But like I said, I’m an algorithms guy. Those machine learning models I’ve tuned are in Python and R. And, I don’t want to spend all my time trying to glue them together with web code that I don't understand very well and am not terribly interested in.
Here is an interactive data application that was the keystone of a post about building topic models on the presidential State of the Union addresses. Try it out. You can choose the number of topics, as well as document frequency filters for the maximum and minimum number of documents a word can appear. More topics is like zooming in on the body of text. Fewer is like zooming out. A maximum document frequency of 0.75 means that if a word appears in more than 75% of the speeches it is not used since it is “too common”. In the same way, a minimum document frequency of 0.05 means that if a word appears in less than 5% of the speeches, it is “too rare” to contribute to an overall trend. (Note: the LDA model takes a few seconds to run.)

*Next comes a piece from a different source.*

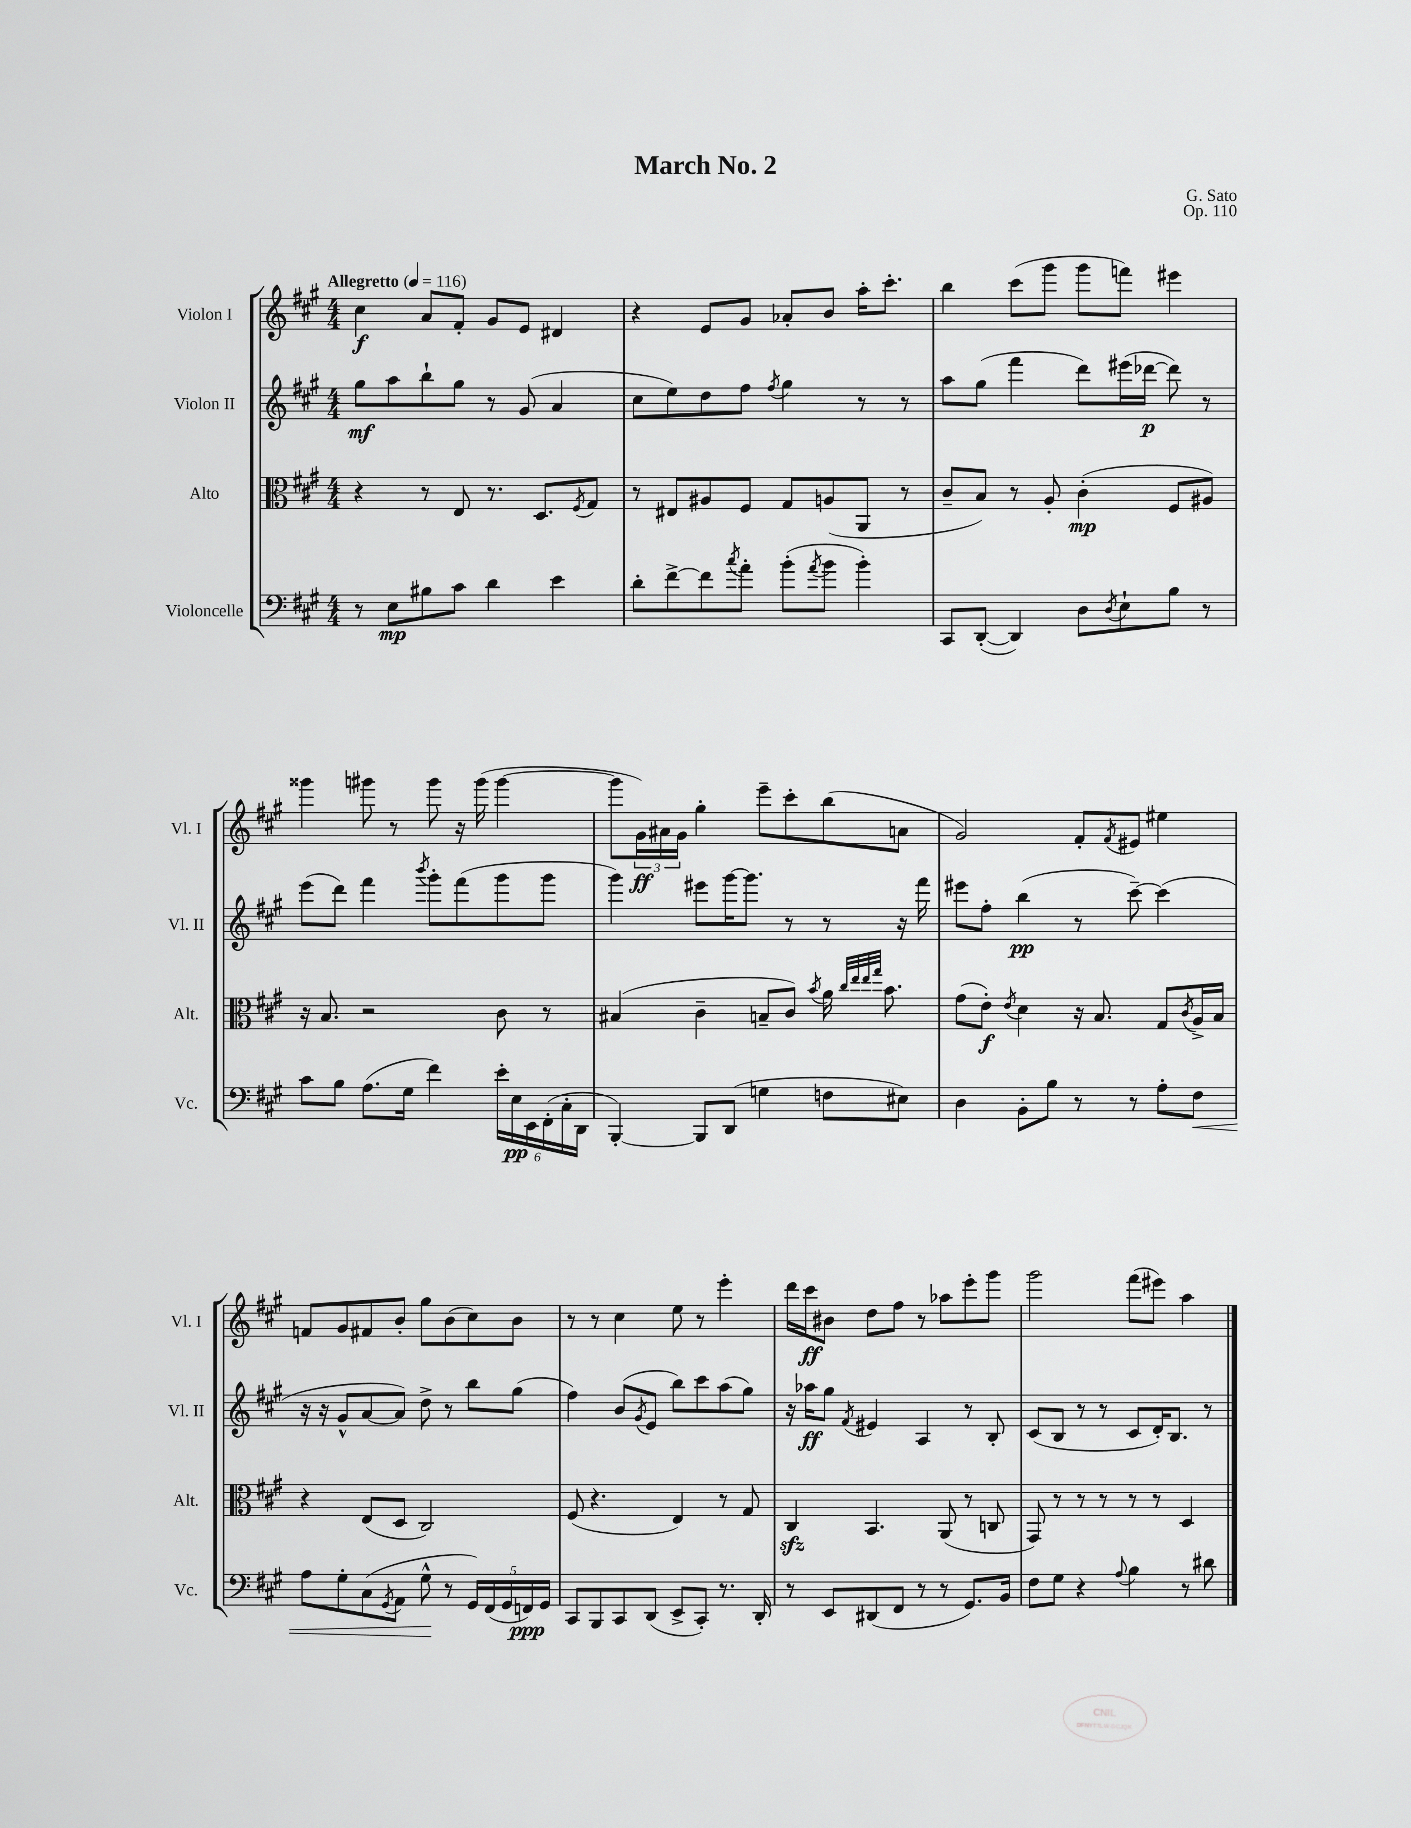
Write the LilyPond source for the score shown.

Here is a behind the curtain look at the Exaptive elements that make up this xap:
The xap is grouped into those same 3 functional areas: user input (HTML), algorithm (Python), and visualization(D3.js)... plus a fourth to show a progress bar when the app is processing a model and control, a universal color scheme across plots. Each section is made up of several components. Each component takes inputs on the left and outputs to the right. Which outputs are connected to which inputs is governed by a drag and drop wire. Inside each component, the best technology to accomplish that task is encapsulated. The platform takes care of communications between components.
Clicking on the component in the algorithmic layer shows the Python code used to build the Latent Dirichlet Allocation Topic Model.
This is the part I did not write. In fact, this is far better and more scalable D3 than I can write. All I have to do now is connect the output data of my topic model component to the inputs of the visualization components. Not only that, but the output of one visualization can be used as an input into another one to make the plots dynamic and interactive.
I’m an algorithms guy (please stop me if I start repeating myself), and what I want more than anything else is to be able to effectively communicate the models I’ve built and get them into the hands of other people to see what they can find. But somewhere out there is someone who is a great visualization person that would love to have good algorithmic components to wire into their visuals. They built these visualization components I am using. They make my work better, and I hope my algorithms can do the same for them. If I can effectively connect and collaborate with those interested in visualization, design, user experience, subject matter expertise, and even other types of algorithms, then we can amplify the quality of each other’s work.